For Hailey, her struggle is not with social norms—the imperatives to be extroverted and display social confidence—but with a physiological norm, like the blood sugar levels used to diagnose diabetes. To be an outgoing people-person is to be normal, or “neuro-typical,” to use the popular phrase. The medication, which reduces her social inhibitions, restores her to—simulates—this personality (cf. Jenkins 2010). Now she no longer need feel “bad about myself,” because this good self is being realized.

Rather than uncover or reveal anything about Hailey’s world, this naturalizing, an element in many interviewee stories, eliminated the feedback loop between herself, others, and lifeworld. It concealed the social norms, qua social norms, against which she measured herself, against which her very suffering is constituted. And it undermined the grounds on which to confront the social norms themselves or entertain alternative conceptions of the good. With a biological dysfunction, the only proper response is to try and put it right.

Conclusion

Over the past few decades, critiques of the biomedical approach to psychic suffering have articulated a number of normative concerns broadly relevant to Harrington’s question about communicating simplistic naturalistic explanations. These assessments center on the decontextualizing and individualizing dynamic of biomedical reductionism and treatment. The biomedical model, social scientists observe, “naturalizes” its underlying symbolic and normative frameworks (Lock 2004), disengaging these frameworks from the public languages of morality or social philosophy (Comaroff 1982; Zola 1975). It leads to the exclusion of the social and economic causes of individual distress and the role that structural change might play in ameliorating suffering and promoting well-being. Among other insidious consequences, the biomedical can promote conformity to dominant cultural values and definitions of the good life, close off other strategies of intervention, weaken a sense of agency and personal responsibility in society, and narrow the boundaries for what is acceptable and expected human variability (Karp 2006; Kleinman 2008; see Davis 2010 for a review).
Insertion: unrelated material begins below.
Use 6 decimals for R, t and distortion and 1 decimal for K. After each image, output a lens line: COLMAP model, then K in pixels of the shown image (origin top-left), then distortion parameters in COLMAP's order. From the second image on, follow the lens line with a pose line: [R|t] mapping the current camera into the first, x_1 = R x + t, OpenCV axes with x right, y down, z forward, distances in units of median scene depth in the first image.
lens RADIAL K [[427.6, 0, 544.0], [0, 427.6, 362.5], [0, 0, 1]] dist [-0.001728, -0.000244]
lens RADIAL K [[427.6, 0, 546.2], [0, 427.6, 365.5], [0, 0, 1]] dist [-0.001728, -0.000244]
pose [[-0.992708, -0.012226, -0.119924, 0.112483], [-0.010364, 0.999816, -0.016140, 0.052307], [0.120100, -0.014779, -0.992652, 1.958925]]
These critiques, typically based on the logic of institutional discourse and practice, are pitched at a society-wide level. Exploring the first-person reports of individual sufferers does not confirm concerns about the loss of responsibility or the claims that biological discourse reduces stigma and increases prognostic optimism. The reality is far more complex. The decontextualizing and individualizing dynamic, however, shows up clearly in the experience of individuals interpreting their experience under a neuro-account. What I have done here is to show why this account is propagated and how it operates at the typically neglected phenomenological level.
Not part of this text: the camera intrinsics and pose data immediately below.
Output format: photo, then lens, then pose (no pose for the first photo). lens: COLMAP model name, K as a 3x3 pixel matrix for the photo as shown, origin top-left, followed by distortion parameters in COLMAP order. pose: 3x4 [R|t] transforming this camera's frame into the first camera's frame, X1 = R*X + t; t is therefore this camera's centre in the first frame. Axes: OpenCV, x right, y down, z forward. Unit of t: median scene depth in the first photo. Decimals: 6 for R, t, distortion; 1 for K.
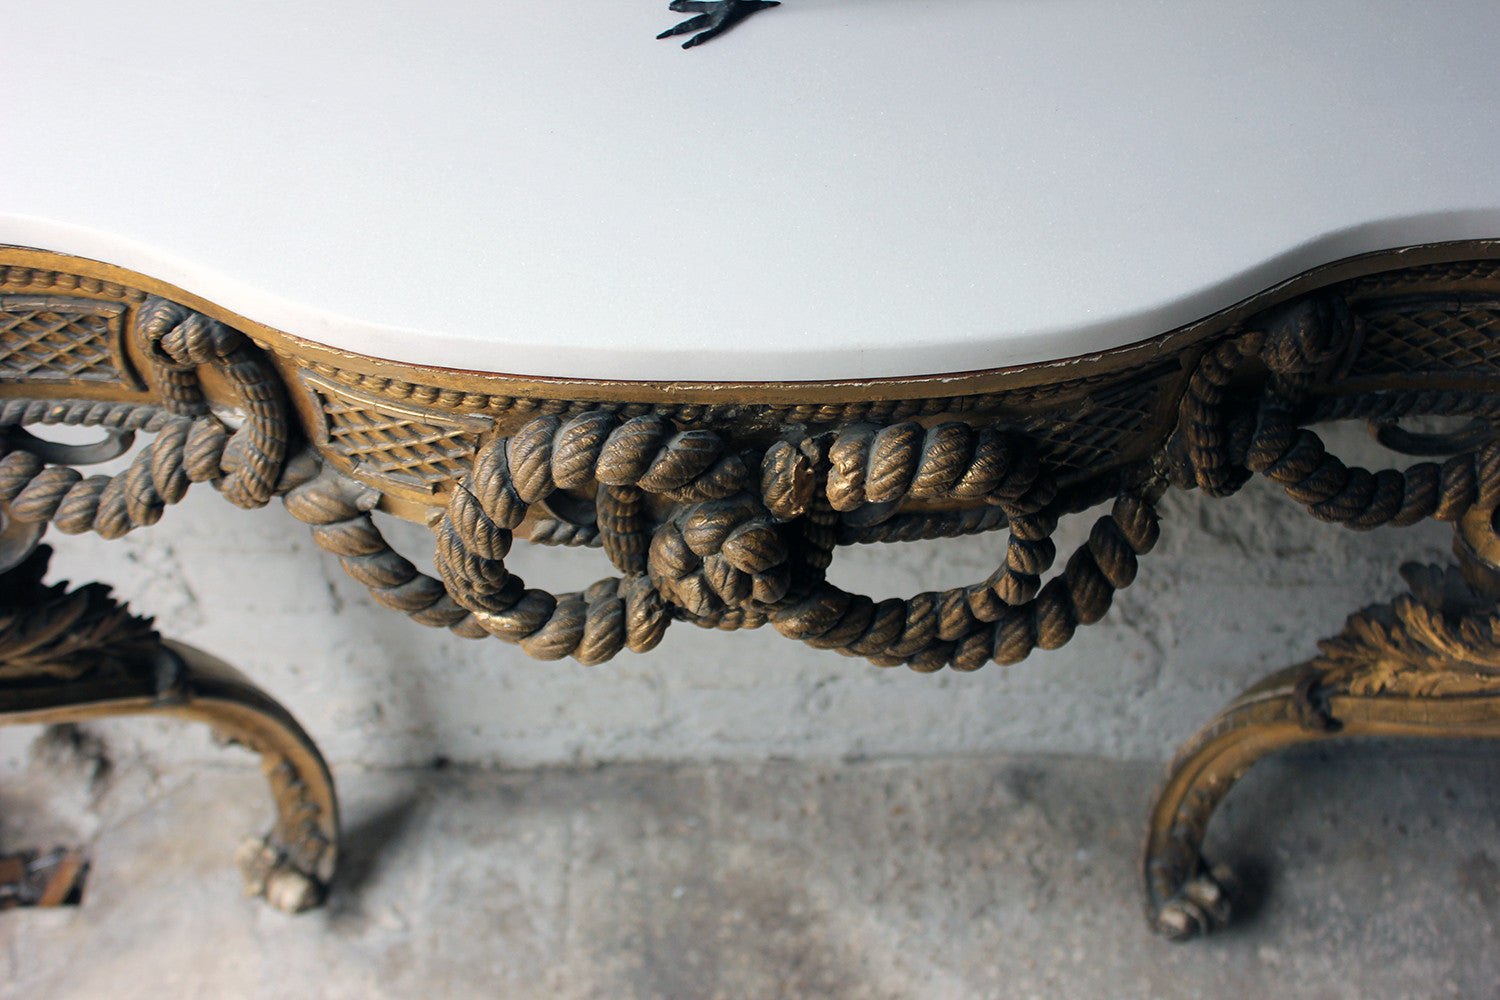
lens RADIAL K [[1835.5, 0, 769.4], [0, 1835.5, 493.7], [0, 0, 1]] dist [-0.061511, 0.000000]
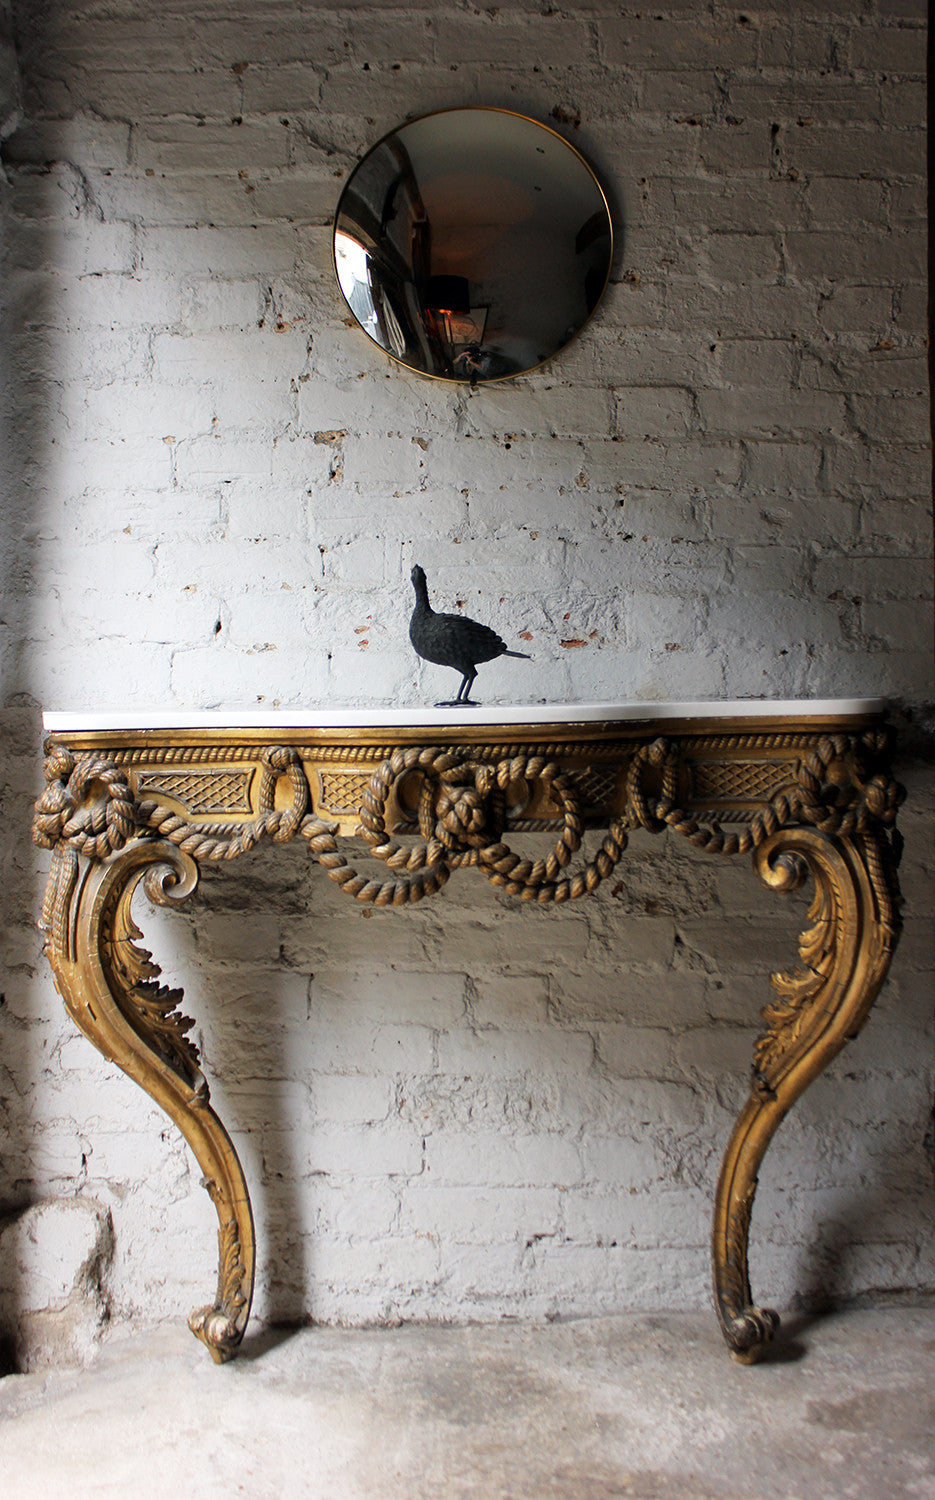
lens RADIAL K [[1508.2, 0, 496.7], [0, 1508.2, 732.7], [0, 0, 1]] dist [-0.109820, 0.000000]
pose [[0.999412, -0.032894, -0.009676, 0.049860], [0.014557, 0.662574, -0.748855, 1.574700], [0.031044, 0.748274, 0.662663, -0.578915]]
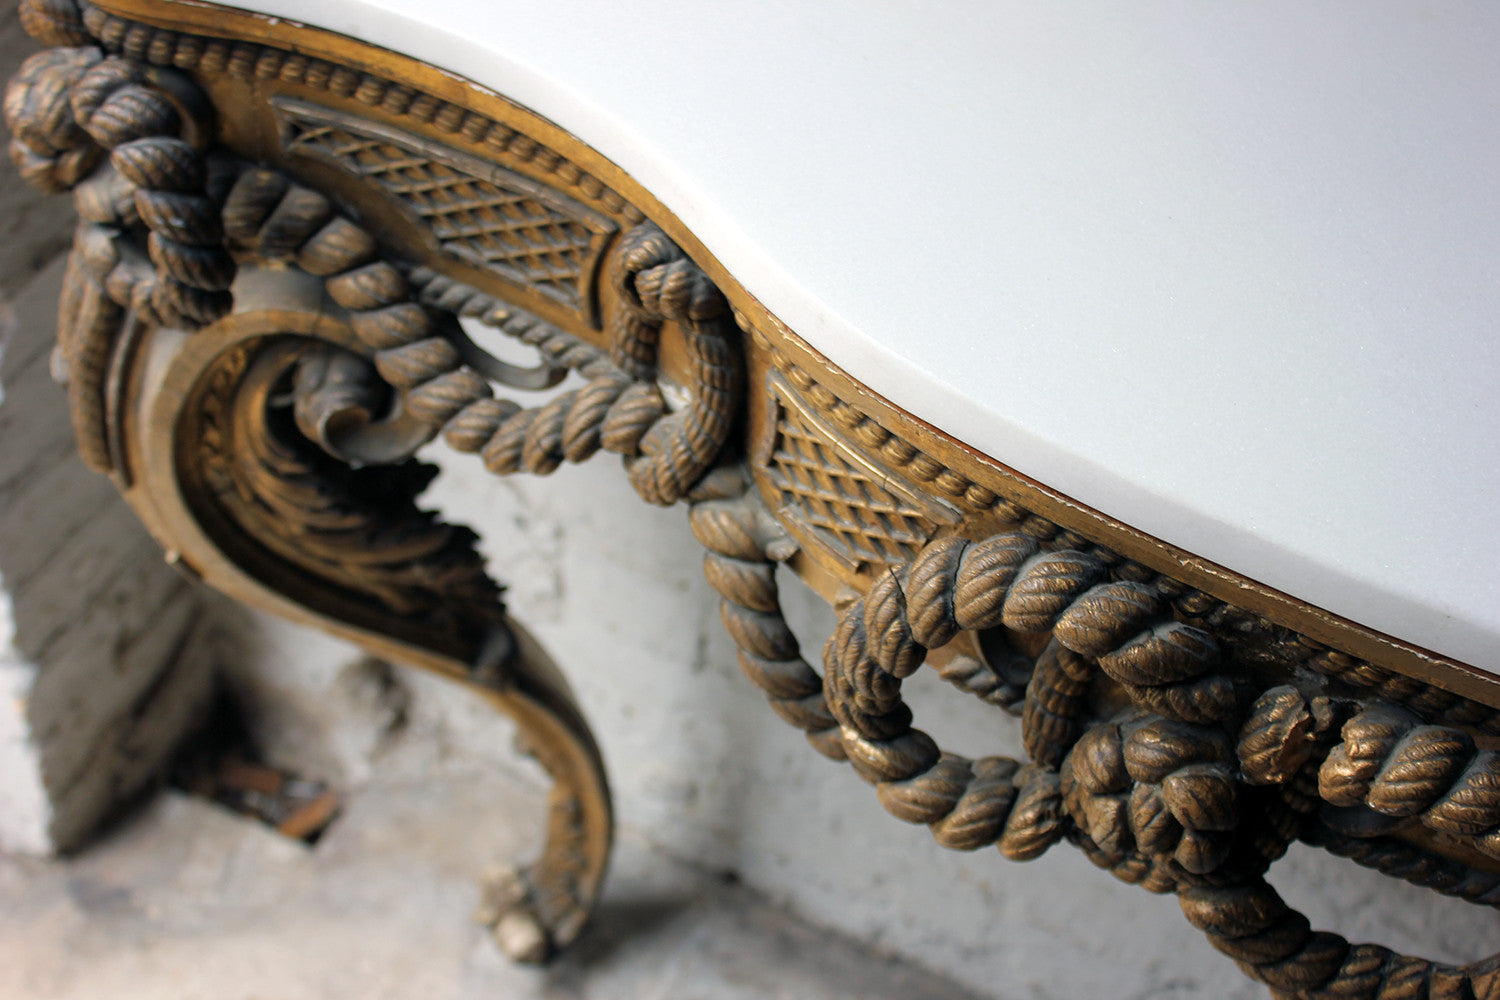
lens RADIAL K [[1953.9, 0, 773.8], [0, 1953.9, 499.0], [0, 0, 1]] dist [-0.062211, 0.000000]
pose [[0.891332, 0.387813, -0.234796, -0.023419], [-0.407209, 0.912518, -0.038637, 0.018012], [0.199272, 0.130049, 0.971277, 0.137368]]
In its clinical, commercial, and popular uses, the rhetorical promise and personal appeal of neurobiology is in providing an account that might ease the burden of selfhood and enhance self-determination. But an explanation of suffering stripped of the first-person perspective and all ambiguity, psychological mystery, and historical and situational complexity can only be “false to the phenomenon” of the suffering itself and objectifying of the sufferer. Our social character and concrete and situated way of being-in-the-world are replaced by a “kind of tinker-toy self,” composed of thoughts, feelings, and behaviors that can be easily detached and laid aside or reconfigured into a new, but momentary self-configuration (Cushman 2002, cited in Aho 2019). And medication is imagined as a technology that can facilitate this cutting and reassembling.Footnote 8 Such an account does not clarify or enhance or restore self and self-determination. By rejecting the sources of meaning and connection that make self-knowledge possible, they disavow them.

To Harrington’s question, is perpetuating this debunked biochemical deficiency theory wrong? the answer must be affirmative.